Тот живо повернулся ко мне.
— Так-то оно так, мил человек, руки у меня, положим, рабочие, вот они, — он показал мне свои бугристые ладони и крепкий, как камень, кулак. — Хороши? Можно сказать, не руки, а крюки. А вот душа-то у меня мужицкая, крестьянская, к земле тянет. Из деревни на фабрику к Прохорову я по нужде ушел, потому — развернуться негде. Там у нас брательник остался да дочка старшая, а земля — ошметки одни: там клочок, здесь клочок, а промеж господская влезла. «Ты, говорит, в объезд гони», — а объезд десять верстов да обратно столько. Пока туды-сюды смотался — и день кончился. Когда ж работать-то? Эсеры правильно говорят: земля ничья, — стало быть, общая, божья земля. Надо ее, матушку, захватить да и поделить поровну, по душам то есть.
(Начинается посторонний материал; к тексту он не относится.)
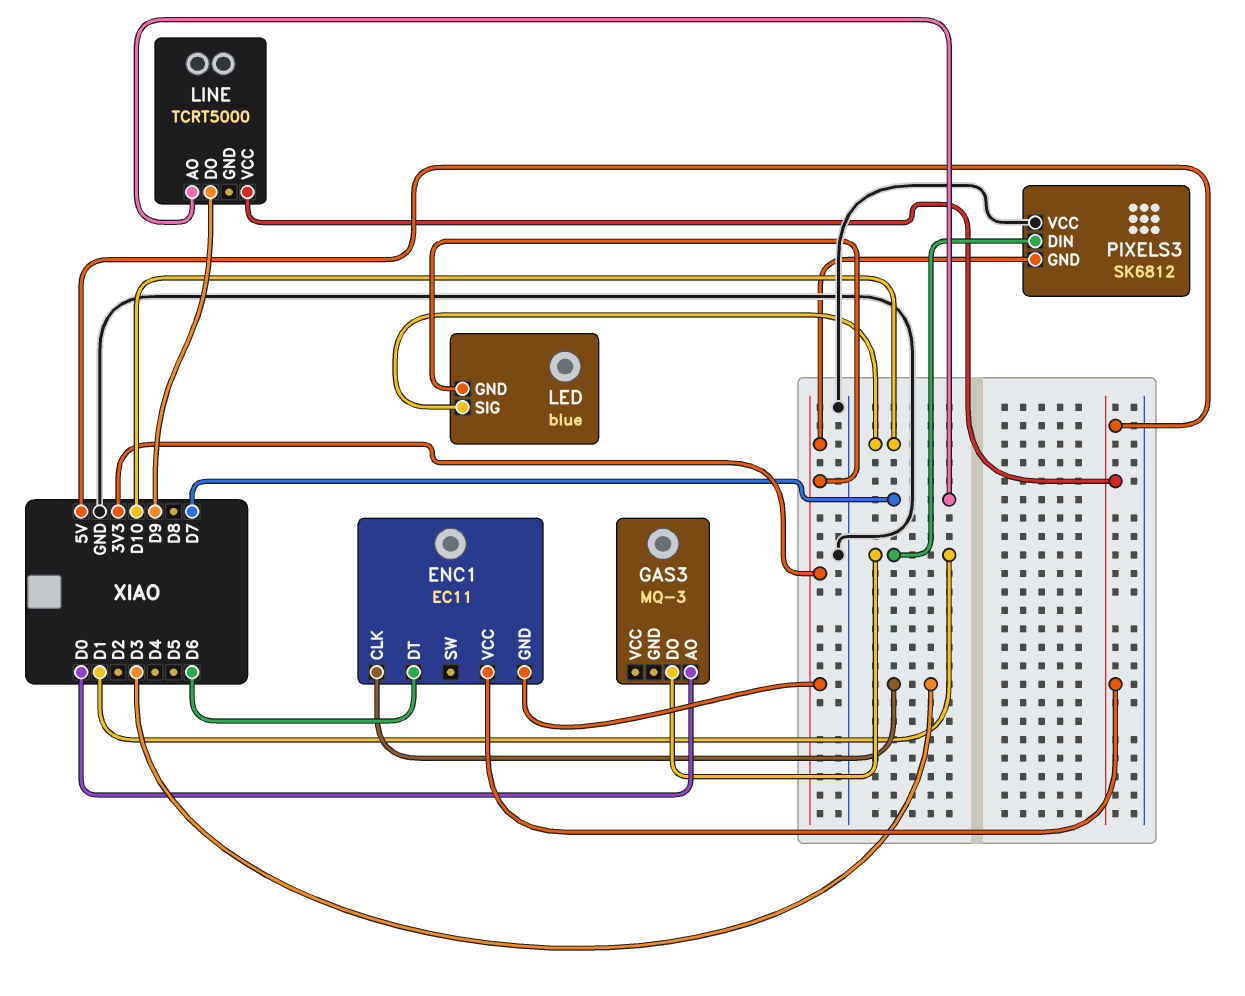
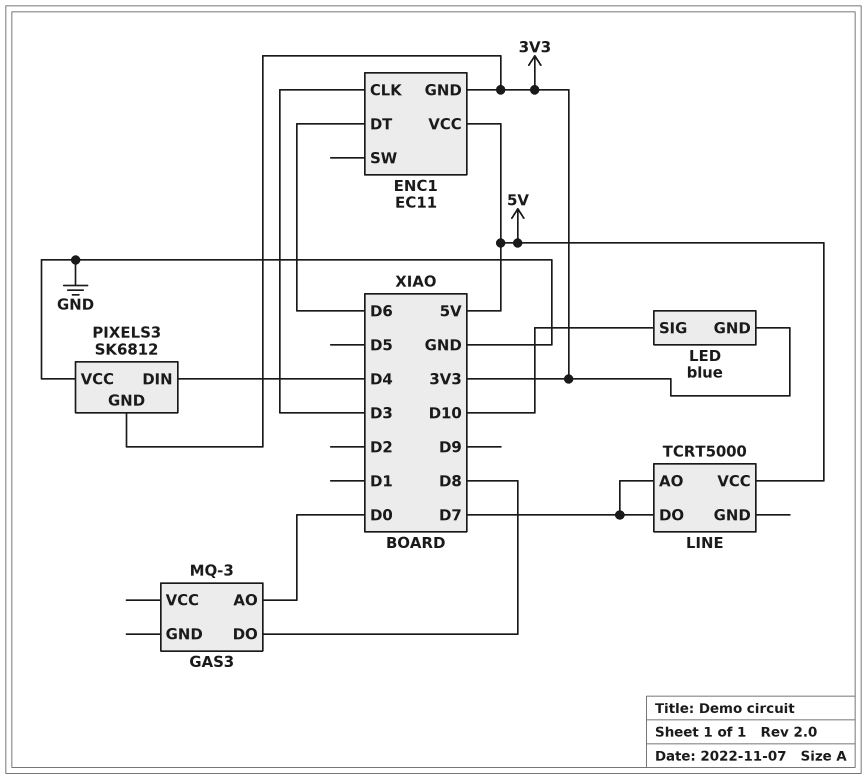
GAS3 pin DO: D1 -> D8
LINE pin DO: D9 -> D7
PIXELS3 pin DIN: D1 -> D4

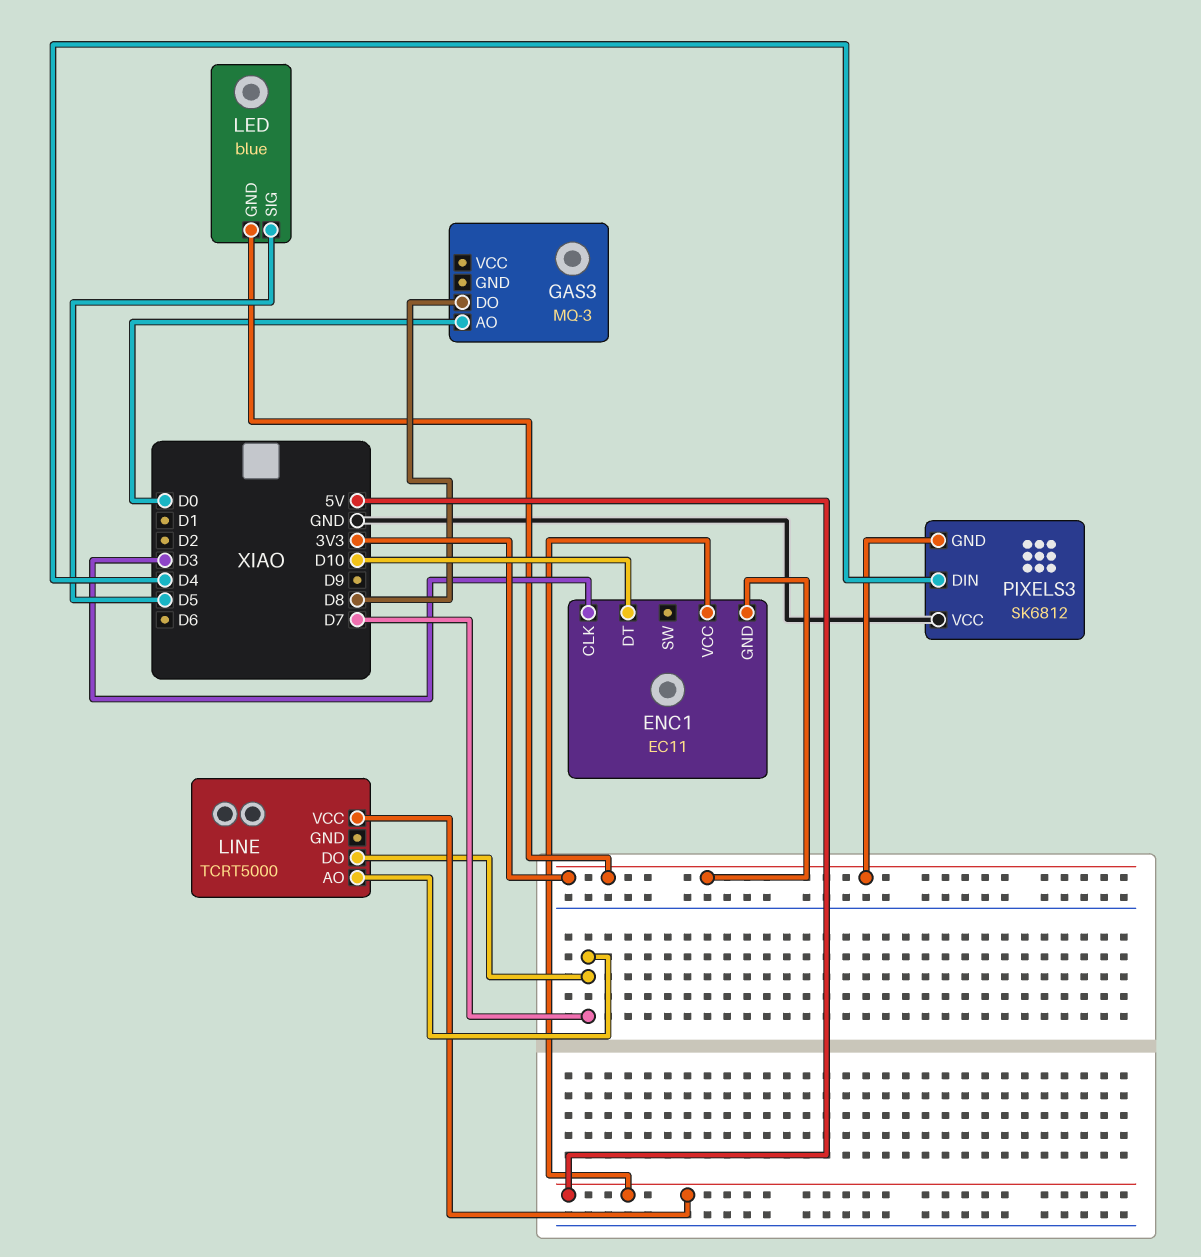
ENC1 pin DT: D6 -> D10
LED pin SIG: D10 -> D5

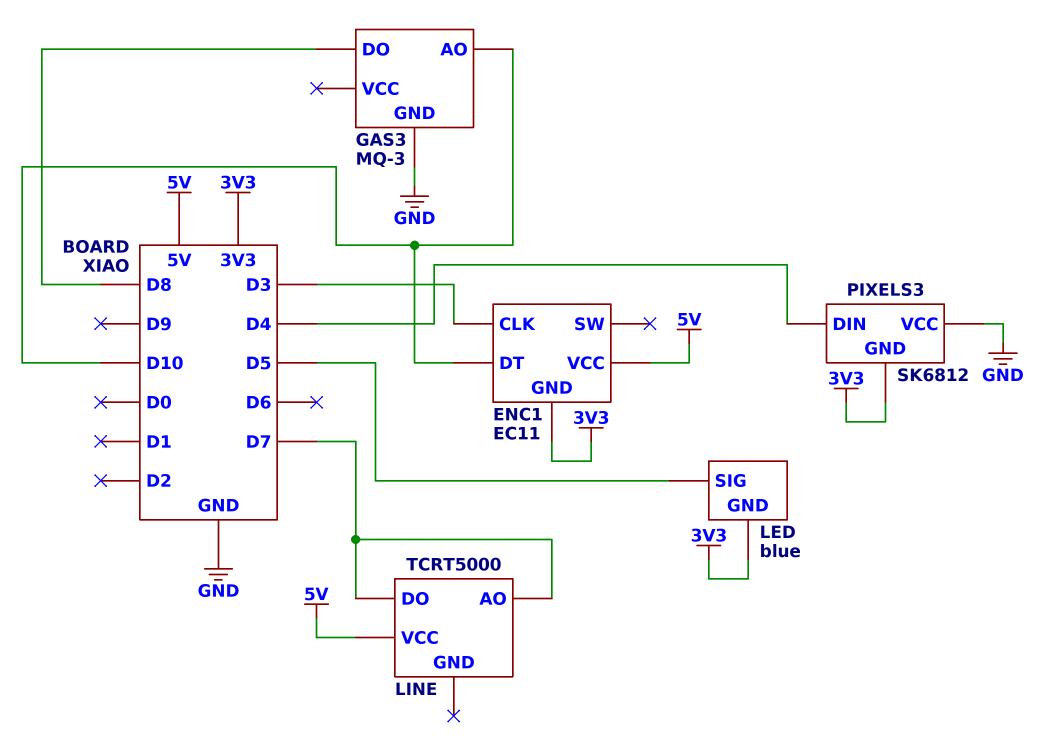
GAS3 pin AO: D0 -> D10
GAS3 pin GND: none -> GND

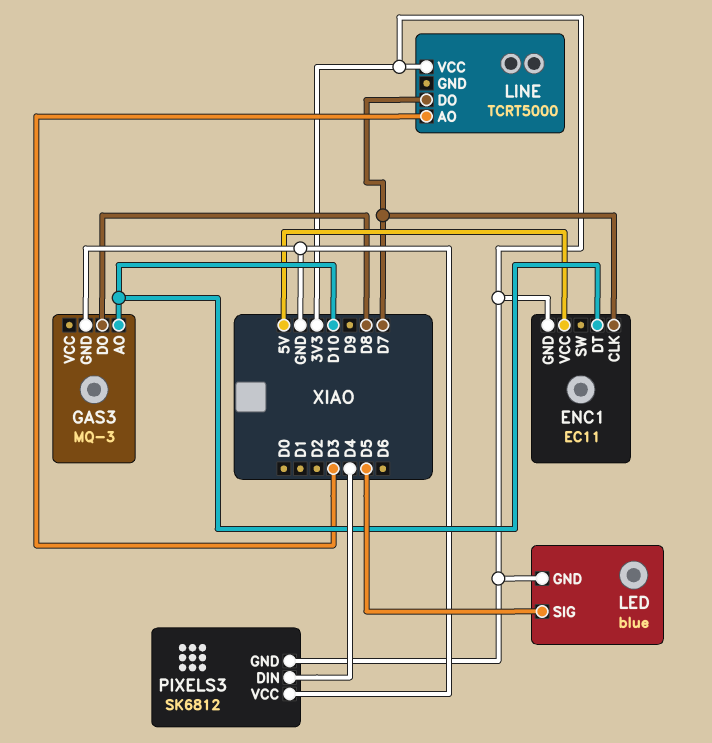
ENC1 pin CLK: D3 -> D7
LINE pin AO: D7 -> D3
LINE pin VCC: 5V -> 3V3

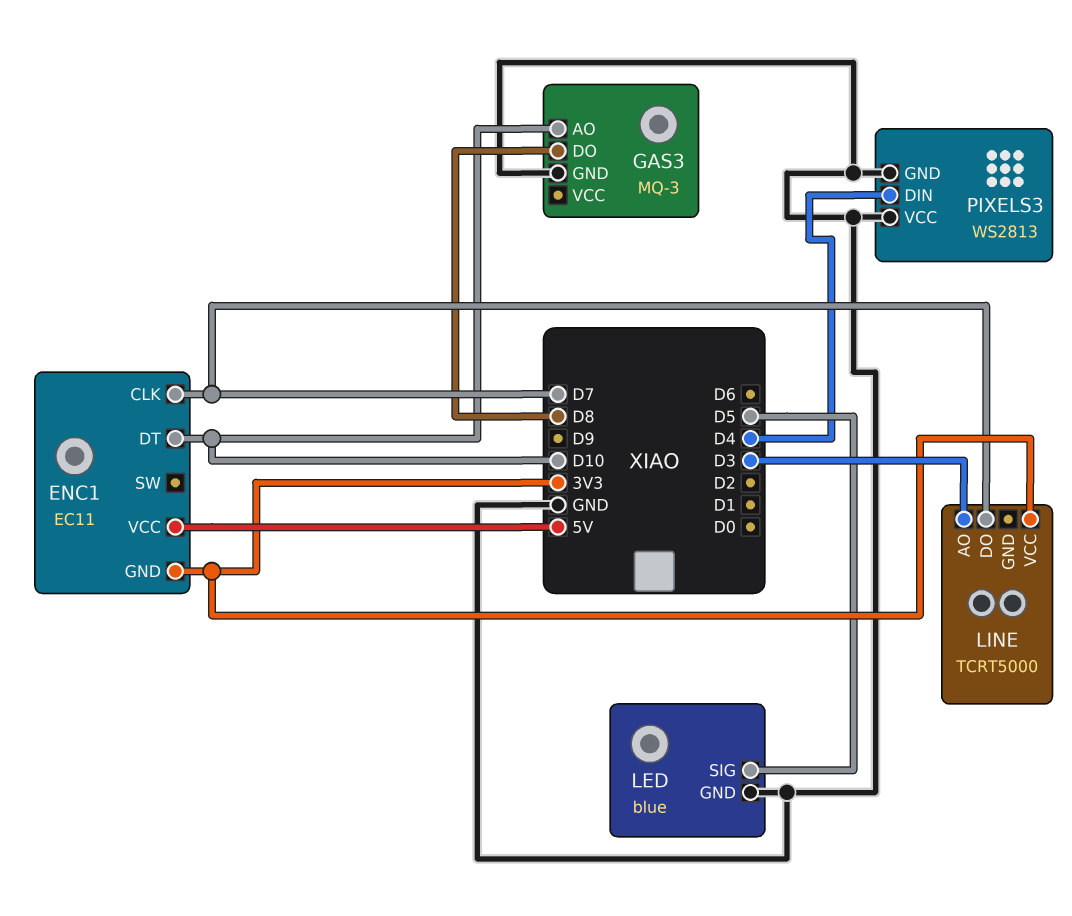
LED pin GND: 3V3 -> GND
PIXELS3: SK6812 -> WS2813
PIXELS3 pin GND: 3V3 -> GND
Я хотел было продолжить разговор, надеясь доказать старику, что при уравнительном землепользовании в деревне опять начнется классовая борьба, опять появятся свирепые эксплуататоры-кулаки, начнут душить бедноту и, конечно, никакого социализма на деле не получится.
Но тут распахнулась дверь и с кипящим самоваром в руках вошла Арина Власовна. Сережка бросился навстречу и, выхватив из ее рук самовар, ловко поставил его на середину стола.
Вскоре мы уже все сидели за столом и с удовольствием пили горячий чай. Разливала мать семейства.
Разговор тотчас возобновился и стал общим. Даже мать изредка подавала реплики, неизменно поддерживая в споре мужа и осаживая ребят.
К концу чаепития явился младший сын, Мишка. Это был крепыш лет тринадцати, с горячими, карими, как у матери, глазами, белобрысый и низенький, как отец, почти квадратный, похожий на пенек. Он живо подбежал к столу и, вынув из кармана горсть медных монет, торжественно разложил их перед матерью:
— Получай, мать, от трудящегося человека!
— Деньги принес? — удивилась та, пересчитывая медяки. — Тридцать восемь копеек? Вот сокол ясный! — Но, глянув в лицо мальчика, она вдруг ахнула — О матерь божья, опять глаз подбитый! Ну что нам с ним делать, отец?
Мишка отвернулся и сердито буркнул:
— А я ему два подбил, пусть не лезет, черная сотня!
— Правильно, братишка! — со смехом поддержал Сережка. — Спуску никому не давай! Поди, с Федькой поцапался?
— С ним, — подтвердил Мишка. — Он меня голоштанником обозвал, а я его буржуёнком, черносотенцем. Он за царя, а я против. Ну и пошла война!..
— Он ведь большевик у нас, — подмигнув мне, пояснил Петр. — Нашу, большевистскую печать разносит.
— А то нет? — задорно вскинув ершистую голову, отозвался Мишка. — Вот она, пожалуйте вам!